Голос Гванцы выдернул меня из размышлений. Я засунула дневник в сумку и вышла из комнаты на кухню, наполненную ароматом свежесваренного кофе и новых сплетен.
— Эка, нет, ну ты это видела?!
— Что случилось?
— Гиорги привел невесту! — Гванца с таким искренним отчаянием хлопнула себя по коленям и поджала губы, что мне даже показалось, что она вот-вот расплачется.
— Вам она не понравилась? — спросила я осторожно.
— Дело не в этом! У него уже есть невеста!
— Как это?
— Нуца, дочка моей Софико… Софико была бы мне отличной невесткой, порядочная, безотказная, готовить умеет, не пьет…
Софико была соседкой Гванцы и одна воспитывала дочь, Нуцу. Я видела девушку всего один раз — яркая, красивая, она показалась мне очень строптивой и боевой, совсем не такой, каким был Гиорги.
— Я не знала, что Гиорги встречался с Нуцой…
— Они не встречались, но это было делом времени. А теперь эта Ана, она все испортила! Кто ее семья, кто она такая, что хочет от моего Гиорги! И ведь, скотина, ничего мне про нее не рассказывал, а его родители все знали и молчали! Нет! Пока я не дам добро, никакой свадьбы не будет!

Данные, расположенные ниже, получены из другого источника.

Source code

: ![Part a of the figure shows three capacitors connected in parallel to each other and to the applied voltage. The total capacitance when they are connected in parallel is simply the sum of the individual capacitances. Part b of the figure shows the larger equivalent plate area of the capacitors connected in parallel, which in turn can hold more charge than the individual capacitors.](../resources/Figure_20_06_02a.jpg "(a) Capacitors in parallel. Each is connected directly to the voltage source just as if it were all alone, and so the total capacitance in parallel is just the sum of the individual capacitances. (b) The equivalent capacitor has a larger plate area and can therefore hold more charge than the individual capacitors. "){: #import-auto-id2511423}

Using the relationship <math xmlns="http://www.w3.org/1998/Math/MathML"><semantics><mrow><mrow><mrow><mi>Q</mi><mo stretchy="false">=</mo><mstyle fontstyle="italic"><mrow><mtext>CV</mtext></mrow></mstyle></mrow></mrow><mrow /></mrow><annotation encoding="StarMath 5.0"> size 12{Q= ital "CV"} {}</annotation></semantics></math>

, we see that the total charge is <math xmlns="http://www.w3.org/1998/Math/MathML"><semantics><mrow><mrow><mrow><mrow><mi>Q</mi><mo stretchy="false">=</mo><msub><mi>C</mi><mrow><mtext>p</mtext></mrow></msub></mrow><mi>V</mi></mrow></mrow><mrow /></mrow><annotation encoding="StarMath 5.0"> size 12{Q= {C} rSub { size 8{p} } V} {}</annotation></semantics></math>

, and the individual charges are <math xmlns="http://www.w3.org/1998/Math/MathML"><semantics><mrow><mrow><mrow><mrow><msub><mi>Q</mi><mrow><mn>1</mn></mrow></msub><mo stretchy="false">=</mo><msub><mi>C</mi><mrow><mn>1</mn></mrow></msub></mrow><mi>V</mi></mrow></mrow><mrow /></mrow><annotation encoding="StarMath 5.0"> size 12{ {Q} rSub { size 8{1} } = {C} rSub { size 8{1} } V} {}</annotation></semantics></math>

Гванца разошлась не на шутку, поток гнева на Гиорги и его родителей не прекращался, но мне очень нужно было спросить о том, кто жил в моей комнате до меня. Улучив небольшую паузу в монологе этой грозной женщины, я смогла задать свой вопрос.
— В твоей комнате? Раньше эти комнаты принадлежали родителям моего мужа, Гиорги. Кажется, в твоей жила семья Кавтарадзе.
— Вы были знакомы?
— Я — нет, а Гиорги вырос вместе с их детьми, у них была дочь и два сына. Они переехали на Плеханова за пару месяцев до того, как мы вернулись в Тбилиси. Странные были люди, если честно, особенно их дочка, ходила как привидение, вела себя высокомерно, со своим пианино проводила времени больше, чем с живыми людьми. Как ее звали, подожди… Гулико! Или Нино, не помню… Терпеть ее не могла.
— Почему?
— Стерва хотела увести у меня мужа.
Гванца сказала это так спокойно и между прочим, что я невольно поперхнулась кофе — крепким и горьким.
— Увести мужа?
— Да. Ходила вокруг него, думала, я не замечаю. Я тогда Гиорги сразу перед собой посадила и сказала — хоть раз на нее посмотришь, убью.
— Но ведь вы говорили, что не любили его…
— И что теперь? Муж есть муж, если поженились — то нужно прожить жизнь вместе, значит, судьба такая. Что теперь, если нет любви, позориться?
— Почему позориться? — я переставала улавливать логику этой суровой женщины.
— Потому что брак — это навсегда. Если женщина остается без мужа — от позора ей уже не отмыться. Гого, здесь в Грузии не так, как в России. Семья — это святое.
Я задумалась. Гванца ошибалась — и в России люди годами, десятилетиями жили в браках без любви или хотя бы уважения, благодарности. Почему? Не знаю. Конечно, быть разведенной женщиной и в России было непросто, но разве быть несчастной женщиной — лучше?
Спрашивать про дневник я не стала. Интуиция мне подсказывала — этот дневник принадлежал той самой Гулико или Нино, и показывать его Гванце мне казалось предательством по отношению к незнакомой мне женщине. В конце концов, разве я не найду в Тбилиси того, кто поможет мне перевести записи на русский язык?